Last week we launched the 2018 RSA Pupil Design Awards competition. Now in its fourth year, the competition has grown to 13 schools and is set to provide us with a range of exciting and innovative ideas from students across the country.
The RSA Pupil Design Awards is the little sister programme to the prestigious RSA Student Design Awards (SDAs), a competition that has been running for over 90 years. The array of designs that are entered to the SDAs is truly phenomenal, and we have seen many winners and participants go on to forge incredible careers in design, taking with them the social design ethos developed by the competition. The success of the SDAs inspired us to think about the place of social design in schools. The RSA Pupil Design Awards competition aims to develop students’ ability to creatively solve problems that they have identified, using insights from their peers and the world around them.
Entrants to the competition can respond to one of three briefs, all of which are written to allow students to identify a particular issue that they wish to address within the topic area, either locally, nationally or globally. The vast range of possibilities can be daunting for students, particularly younger entrants who may not have worked within such an open inquiry model before. This is where our wonderful design mentors step in to help scaffold the process.
Our design mentors are all prior winners from the SDAs and have now moved onto work in industry.
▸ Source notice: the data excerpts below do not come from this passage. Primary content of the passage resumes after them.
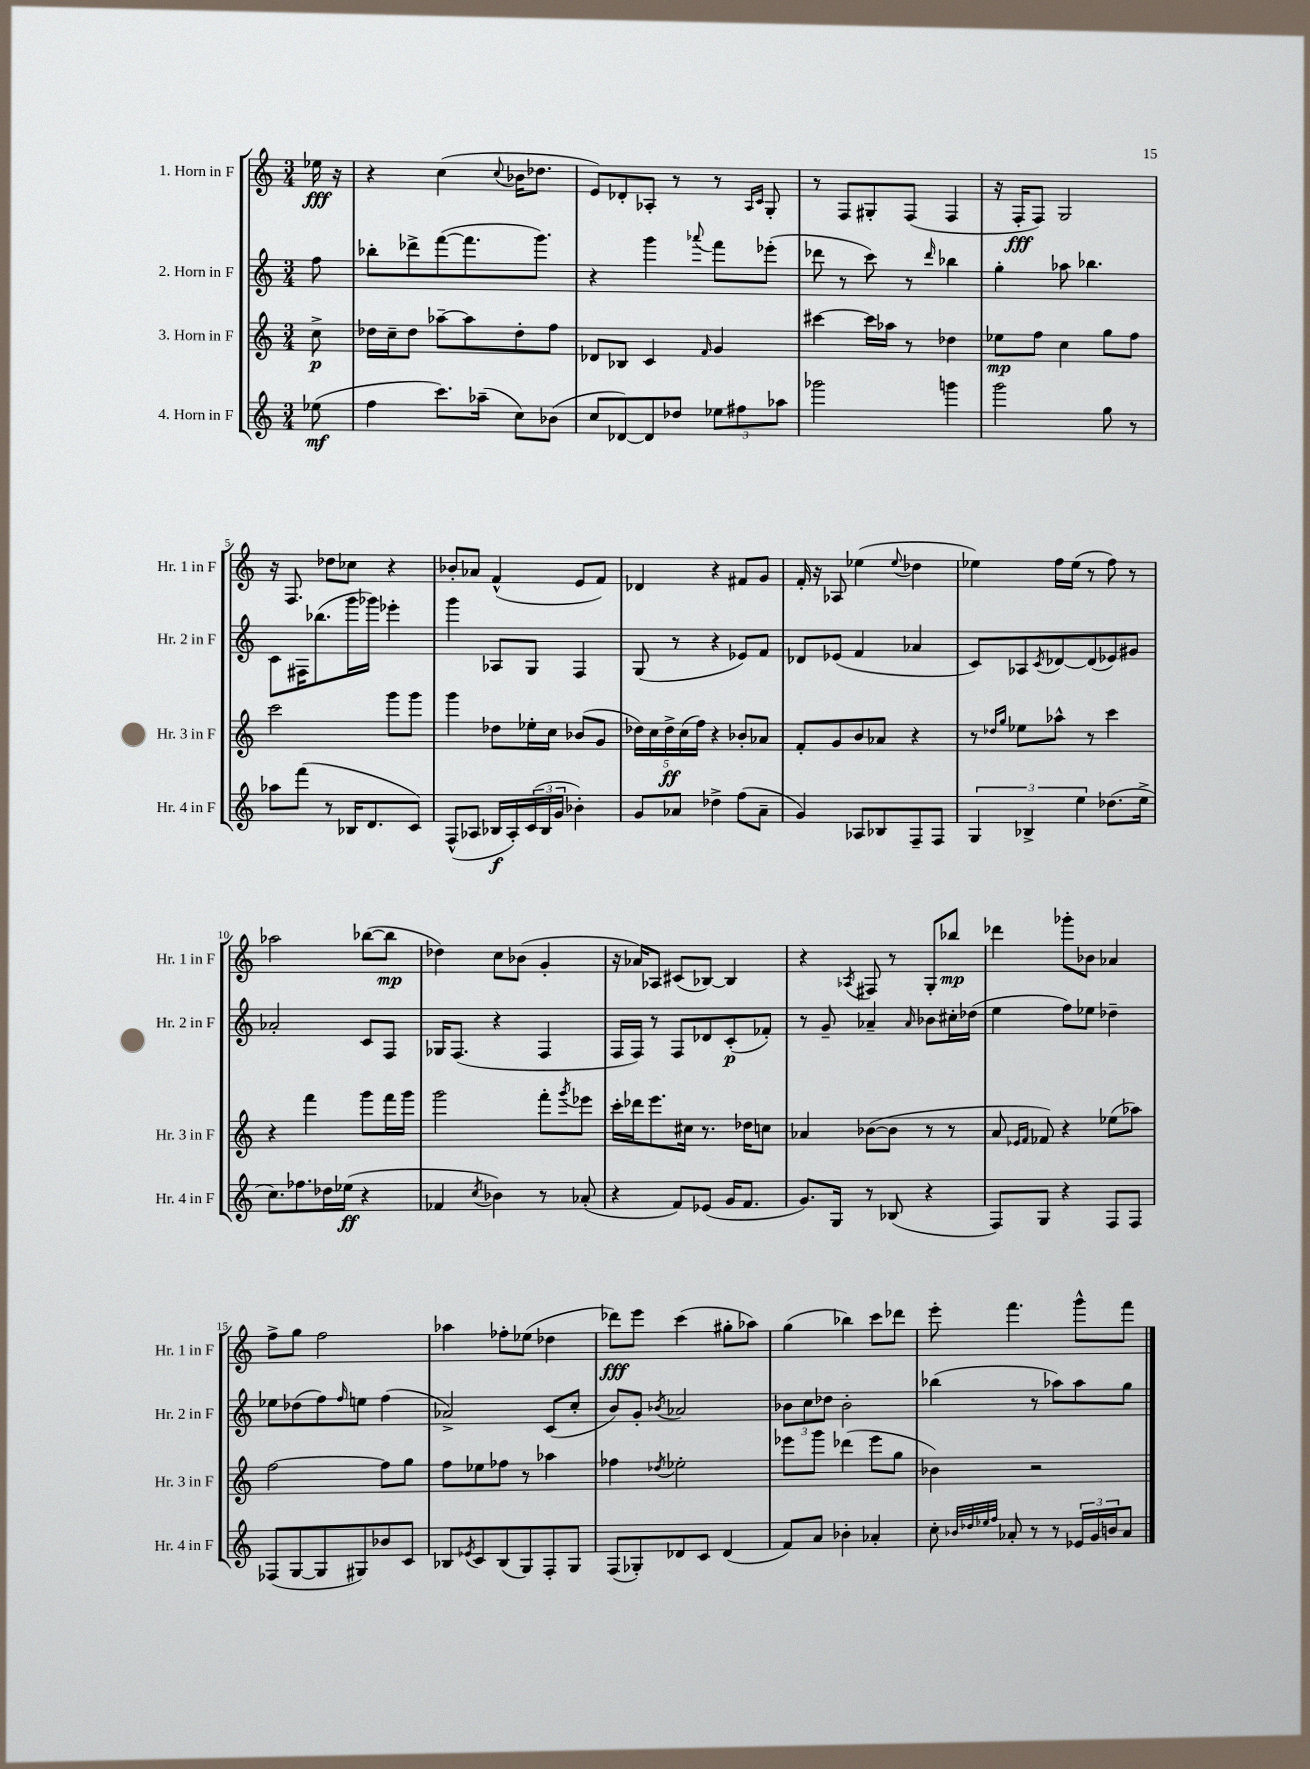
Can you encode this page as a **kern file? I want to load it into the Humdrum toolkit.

**kern	**kern	**kern	**kern
*staff4	*staff3	*staff2	*staff1
*clefG2	*clefG2	*clefG2	*clefG2
*k[]	*k[]	*k[]	*k[]
*M3/4	*M3/4	*M3/4	*M3/4
(8ee-	8cc^	8ff	16ee-
.	.	.	16r
=	=	=	=
4ff	16dd-	8bb-'	4r
.	16cc~	.	.
.	8dd-	8ddd-^	.
8.ccc)	[8aa-~	([8fff	(4cc
.	8aa-]	8.fff]	.
(16aa-~	.	.	.
.	.	.	8qqcc
8cc)	8dd-'	.	16b-
.	.	8.ggg)	8.dd-
(8b-	8ff	.	.
=	=	=	=
8cc	8d-	4r	8e)
[8d-)	8B-	.	8d-'
8d-]	4c	4ggg	8A-'
8dd-	.	.	8r
.	16qqf	8qqaaa-	.
12ee-	4g	8fff	8r
12ff#	.	.	.
.	.	.	16qqA-
.	.	.	16qqc
.	.	(8eee-'	8G'
12aa-	.	.	.
=	=	=	=
2ggg-	[4ccc#	8ddd-	8r
.	.	8r	8F
.	16ccc#]	8ccc)	8G#'
.	16aa-	.	.
.	8r	8r	(8F
.	.	16qqddd-	.
4ggg	4dd-	4bb-	4F
=	=	=	=
2ggg	8ee-	4gg'	16r
.	.	.	16F'
.	8ff	.	8F)
.	4cc	8aa-	2G
.	.	4.bb-	.
8gg	8gg	.	.
8r	8ff	.	.
=	=	=	=
8aa-	2ccc	8c	16r
.	.	.	8.F
(8fff	.	16F#	.
.	.	(8.bb-	.
8r	.	.	8dd-
16B-	.	16ggg	8cc-
8.d	.	16ggg-)	.
.	8ggg	4eee-'	4r
8c)	8ggg	.	.
=	=	=	=
(8F^^	4ggg	4ggg	8b-'
8A-	.	.	8a-
16B-	8dd-	8A-	(4f^^
16A-')	.	.	.
(24c	16ee-'	8G	.
24B-	.	.	.
.	16cc	.	.
24g	.	.	.
4b-')	(8b-	4F	8e
.	8g	.	8f)
=	=	=	=
8g	20dd-)	(8G	4d-
.	20cc	.	.
.	20dd-^	.	.
8a-	.	8r	.
.	(20cc	.	.
.	20ff)	.	.
4dd-^	4r	4r	4r
(8ff	8b-'	8e-)	8f#
8a-~	8a-	8f	8g
=	=	=	=
4g)	8f'	8d-	16f'
.	.	.	16r
.	8g	(8e-	8A-
8A-	8b	4f	(4ee-
8B-	8a-	.	.
.	.	.	8qqee-
8F~	4r	4a-	4dd-
8F	.	.	.
=	=	=	=
6G	8r	8c)	4ee-)
.	16qqdd-	.	.
.	16qqgg	.	.
.	8ee-	8A-	.
6B-^	.	.	.
.	.	8qc	.
.	8aa-^^	[8d-	16ff
.	.	.	(16ee-
6ee	.	.	.
.	8r	(8d-]	8r
(8.dd-	4ccc	8e-)	8ff)
.	.	8g#	8r
16ee^	.	.	.
=	=	=	=
8.cc)	4r	2a-'	2aa-
8.ff-	.	.	.
.	4fff	.	.
16dd-	.	.	.
(16ee-	.	.	.
4r	8ggg	8c	([8bb-
.	16fff	8F	8bb-]
.	16ggg	.	.
=	=	=	=
4f-	2ggg	16G-	4dd-)
.	.	(8.F	.
8qcc	.	.	.
4b-)	.	4r	8cc
.	.	.	(8b-
8r	8fff'	4F	4g'
.	8qggg	.	.
(8a-'	8eee-	.	.
=	=	=	=
4r	16ccc'	16F	16r
.	16ddd-	16F)	16a-)
.	8.eee	8r	8A-
8f)	.	8F	(8c#
.	16cc#	.	.
(8e-	8.r	8d-	[8B-)
16g	.	(8c'	4B-]
8.f	16dd-	.	.
.	8cc	8f-')	.
=	=	=	=
8.g)	4a-	8r	4r
.	.	8g~	.
16G	.	.	.
.	.	.	8qA-
8r	([8b-	4a-~	8F#
(8B-	8b-]	.	8r
.	.	16qqa-	.
4r	8r	8b-	8G'
.	8r	16cc#'	8bb-
.	.	(16dd-	.
=	=	=	=
8F)	8a	4ee	4ddd-
.	16qqe-	.	.
.	16qqf	.	.
8G	8f-)	.	.
4r	4r	8ff)	8ggg-'
.	.	8ee-	8b-
8F	(8ee-	4dd-~	4a-
8F	8aa-)	.	.
=	=	=	=
(8F-	[2ff	8ee-	8ff^
[8G	.	(8dd-	8gg
8G]	.	8ff)	2ff
.	.	16qqff	.
8G#)	.	8ee	.
8b-	8ff]	(4ff	.
8c	8gg	.	.
=	=	=	=
8B-	8ff	2a-^)	4aa-
8qe-	.	.	.
8c	8ee-	.	.
(8B-	8ff-	.	8ff-'
8G)	8r	.	(8ee-
8F'	4aa-	(8c	4dd-
8G	.	8cc'	.
=	=	=	=
(8F	4ff-	8b)	8ddd-)
8G-')	.	8g'	8eee
.	8qdd-	8qb-	.
8d-	2ee-'	2a-	(4ccc
8c	.	.	.
(4d-	.	.	8gg#'
.	.	.	8aa-)
=	=	=	=
8f)	8eee-	12b-	(4gg
.	.	12cc	.
8a	8ggg	.	.
.	.	12dd-	.
4b-'	(4ddd-	2b-'	4bb-)
4a-'	8eee-	.	8ccc
.	8gg	.	8ddd-
=	=	=	=
8cc'	4b-)	(4bb-	8eee'
32qqb-	.	.	.
32qqdd-	.	.	.
32qqee-	.	.	.
32qqff	.	.	.
8a-'	.	.	4.fff
8r	2r	8r	.
8r	.	8aa-)	.
24e-	.	8aa-	8ggg^^
24g	.	.	.
24b	.	.	.
8a-	.	8gg	8fff
==	==	==	==
*-	*-	*-	*-
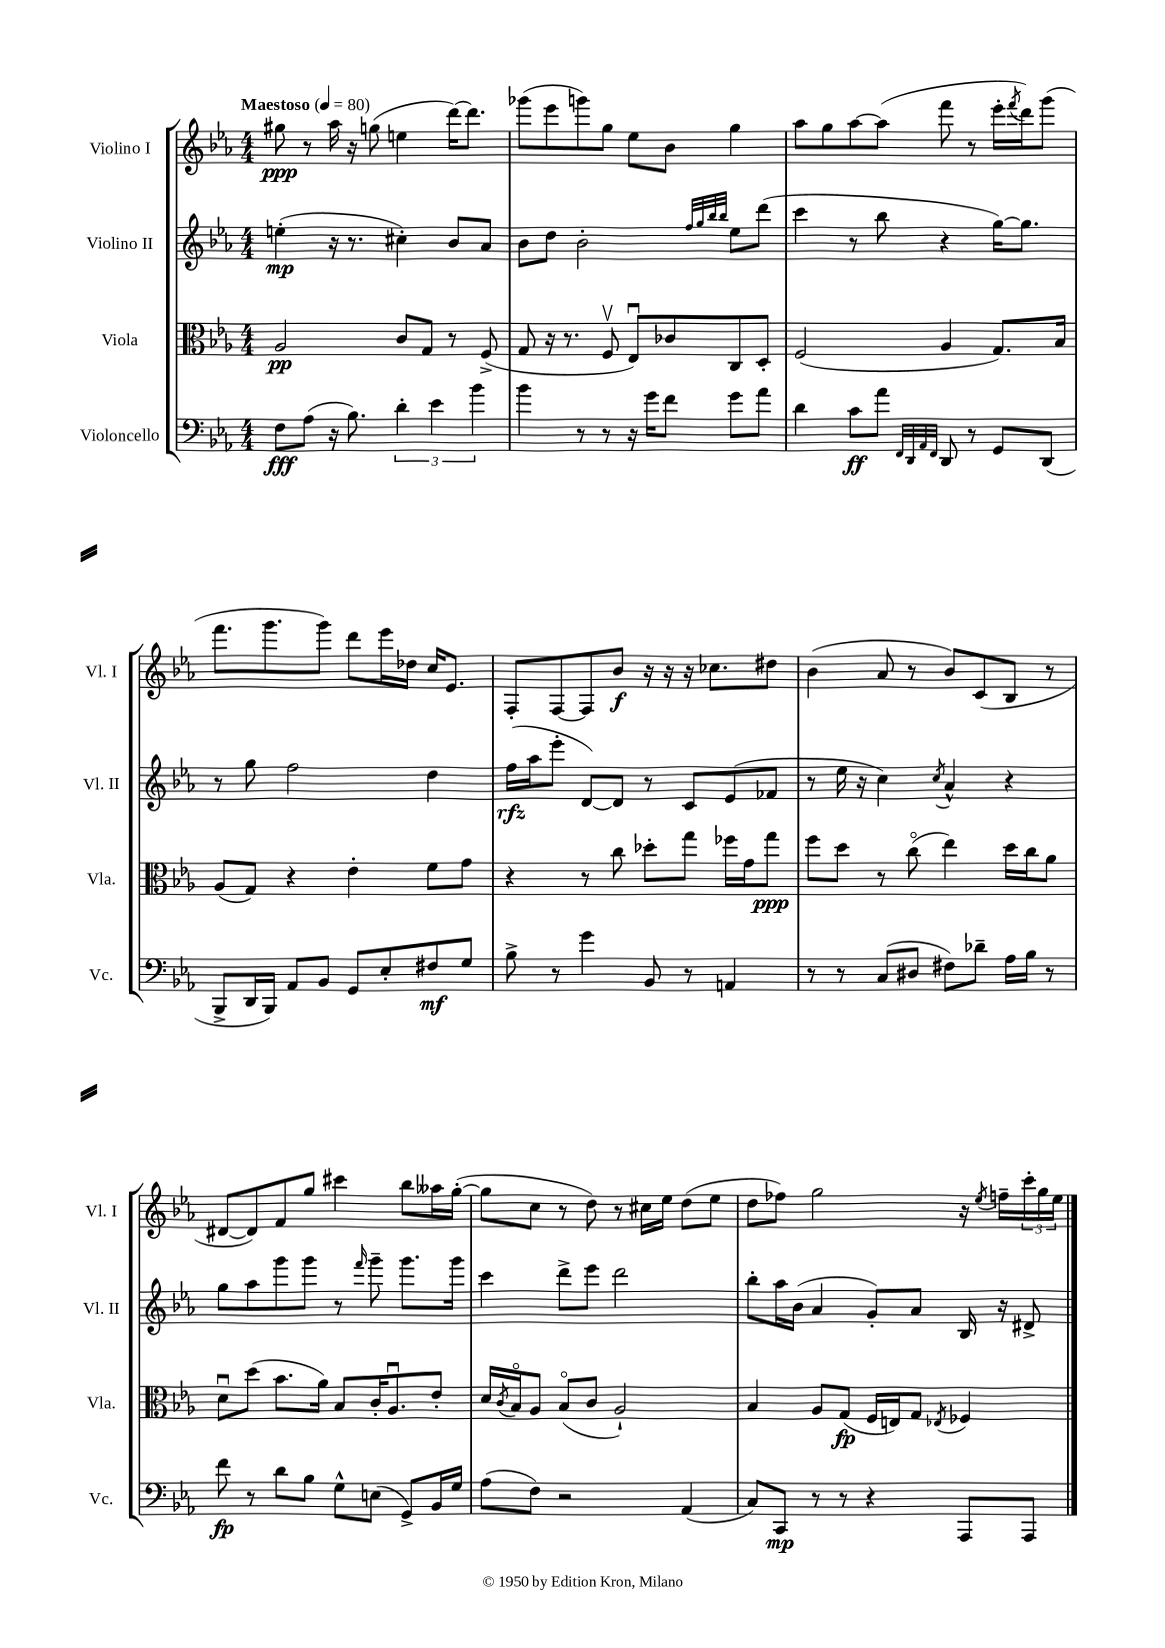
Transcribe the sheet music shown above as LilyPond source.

<<
\new StaffGroup <<
\new Staff = "s0" \with { instrumentName = "Violino I" shortInstrumentName = "Vl. I" } {
    \clef treble \key ees \major \numericTimeSignature \time 4/4 \tempo "Maestoso" 4 = 80
    gis''8\ppp r8 aes''16 r16 g''8( e''4 d'''16~) d'''8. |
    ges'''8( ees'''8 g'''8) g''8 ees''8 bes'8 g''4 |
    aes''8 g''8 aes''8~ aes''8( f'''8 r8 ees'''16-. \acciaccatura { f'''8 } d'''16) g'''8( |
    f'''8. g'''8. g'''8) d'''8 ees'''16 des''16 c''16 ees'8. |
    f8-. f8~ f8 bes'8\f r16 r16 r16 ces''8. dis''8 |
    bes'4( aes'8 r8 bes'8) c'8( bes8 r8 |
    dis'8~ dis'8) f'8 g''8 cis'''4 bes''8 aeses''16 g''16~-.( |
    g''8 c''8 r8 d''8) r8 cis''16 ees''16 d''8( ees''8 |
    d''8 fes''8) g''2 r16 \acciaccatura { ees''8 } f''16-- \tuplet 3/2 { c'''16-. g''16 ees''16 } \bar "|." |
}
\new Staff = "s1" \with { instrumentName = "Violino II" shortInstrumentName = "Vl. II" } {
    \clef treble \key ees \major \numericTimeSignature \time 4/4
    e''4-.\mp( r16 r8. cis''4-.) bes'8 aes'8 |
    bes'8 d''8 bes'2-. \grace { f''32 g''32 bes''32 bes''32 } ees''8 d'''8( |
    c'''4 r8 bes''8 r4 g''16~) g''8. |
    r8 g''8 f''2 d''4 |
    f''16\rfz( aes''16 ees'''8-. d'8~) d'8 r8 c'8 ees'8( fes'8 |
    r8 ees''16 r16 c''4) \acciaccatura { c''8 } aes'4-^ r4 |
    g''8 aes''8 g'''8 g'''8 r8 \grace { f'''16 } g'''8-- g'''8. g'''16 |
    c'''4 d'''8-> ees'''8 d'''2 |
    bes''8-. aes''16 bes'16( aes'4 g'8-.) aes'8 bes16 r16 dis'8-> \bar "|." |
}
\new Staff = "s2" \with { instrumentName = "Viola" shortInstrumentName = "Vla." } {
    \clef alto \key ees \major \numericTimeSignature \time 4/4
    aes2\pp c'8 g8 r8 f8->( |
    g8 r16 r8. f8\upbow ees8\downbow) ces'8 c8 d8-. |
    f2( aes4 g8.) bes16 |
    aes8( g8) r4 ees'4-. f'8 g'8 |
    r4 r8 c''8 des''8-. g''8 fes''16 g'16 g''8\ppp |
    f''8 d''8 r8 c''8\flageolet( ees''4) d''16 c''16 aes'8 |
    d'8\downbow d''8( bes'8. aes'16) bes8 c'16-. aes8.\downbow ees'8-. |
    d'16 \acciaccatura { c'8 } bes16\flageolet aes8 bes8\flageolet( c'8 aes2-!) |
    bes4 aes8 g8\fp( f16 e16) g8 \acciaccatura { ees8 } fes4 \bar "|." |
}
\new Staff = "s3" \with { instrumentName = "Violoncello" shortInstrumentName = "Vc." } {
    \clef bass \key ees \major \numericTimeSignature \time 4/4
    f8\fff aes8( r16 bes8.) \tuplet 3/2 { d'4-. ees'4 bes'4 } |
    bes'4 r8 r8 r16 g'16 f'8 g'8 aes'8 |
    d'4 c'8\ff aes'8 \grace { f,32 d,32 aes,32 f,32 } d,8 r8 g,8 d,8( |
    bes,,8-> d,16 bes,,16) aes,8 bes,8 g,8 ees8-. fis8\mf g8 |
    bes8-> r8 g'4 bes,8 r8 a,4 |
    r8 r8 c8( dis8 fis8) des'8-- aes16 bes16 r8 |
    f'8\fp r8 d'8 bes8 g8-^ e8( g,8->) bes,16 g16 |
    aes8( f8) r2 aes,4( |
    c8) c,8\mp r8 r8 r4 aes,,8 aes,,8 \bar "|." |
}
>>
>>
\layout { \context { \Score \remove "Bar_number_engraver" } }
They take part in two workshops with each of the schools during the competition, helping students to understand design thinking and modelling the importance of its various elements, including providing timely feedback and guidance to help students to iterate their idea. Through this targeted support we have a greater chance of producing great designs and confident designers, something that seems even more important as design in English schools is in decline.
Art and Design in English schools
At the end of January this year, we saw Will Gompertz’s call for an education element to be added to the Designs of the Year annual awards. His argument is that “we're bringing up a bunch of children who are behaving like computers, not a bunch of children who are behaving like designers” and that this is leading to a school population that struggle to apply their knowledge. While we know there are teachers across the country building time into their lesson plans for children to apply knowledge to practical problems, I believe the point he is making is still valuable when we think of the system as a whole.
In 2017 we saw a flurry of statistics showing a significant decline in the number of KS4 entries to art and design and design and technology subjects. Critics of the English Baccalaureate (Ebacc), the government’s measure to ensure children study five compulsory subjects – English, maths, science, a modern foreign language, and either geography or history – point towards this as one cause of the decline.
My colleague Julian Astle paints a very stark picture of the diverse effects the current accountability system has on education in English schools. He suggests that many headteachers are doing what they can to keep the schools operational, in an environment where they are held accountable for success indicators that are defined by a very narrow range of parameters. Is it any wonder school leaders have responded to the pressures by concentrating on that which is measured (English, Maths, Science etc) rather than that which is not (Design and Technology, Art, Music etc)? The effects of this accountability framework and narrowing of the curriculum on creative subjects was recently described in detail through the results of recent BBC research carried out into the squeezing of arts subjects in schools, where “nine in every 10 said they had cut back on lesson time, staff or facilities in at least one creative arts subject.”
Describing (albeit very briefly) the macro-environment within which the RSA Pupil Design Awards is situated feels important. This is because it stands alongside a number of other projects we are running in the RSA education team that look to promote an education that meets the needs of the ‘head, hand and heart’. The RSA Pupil Design Awards aims to meet these needs by developing specific capabilities around research and idea generation (head); prototyping, iteration and communication of these ideas (hand); and the understanding of real issues faced in their communities (heart) so that the student population can see the route to positive change in the world around them.
Pupil Design Awards - an introduction from The RSA on Vimeo.
This year’s competition is poised to be our most exciting yet with some great learning taken from last year’s competition, almost double the number of schools taking part and more mentors than ever before. We hope to work with partners to drive forward the design education agenda over the coming years, seeking to bring more opportunities for young people to think like designers.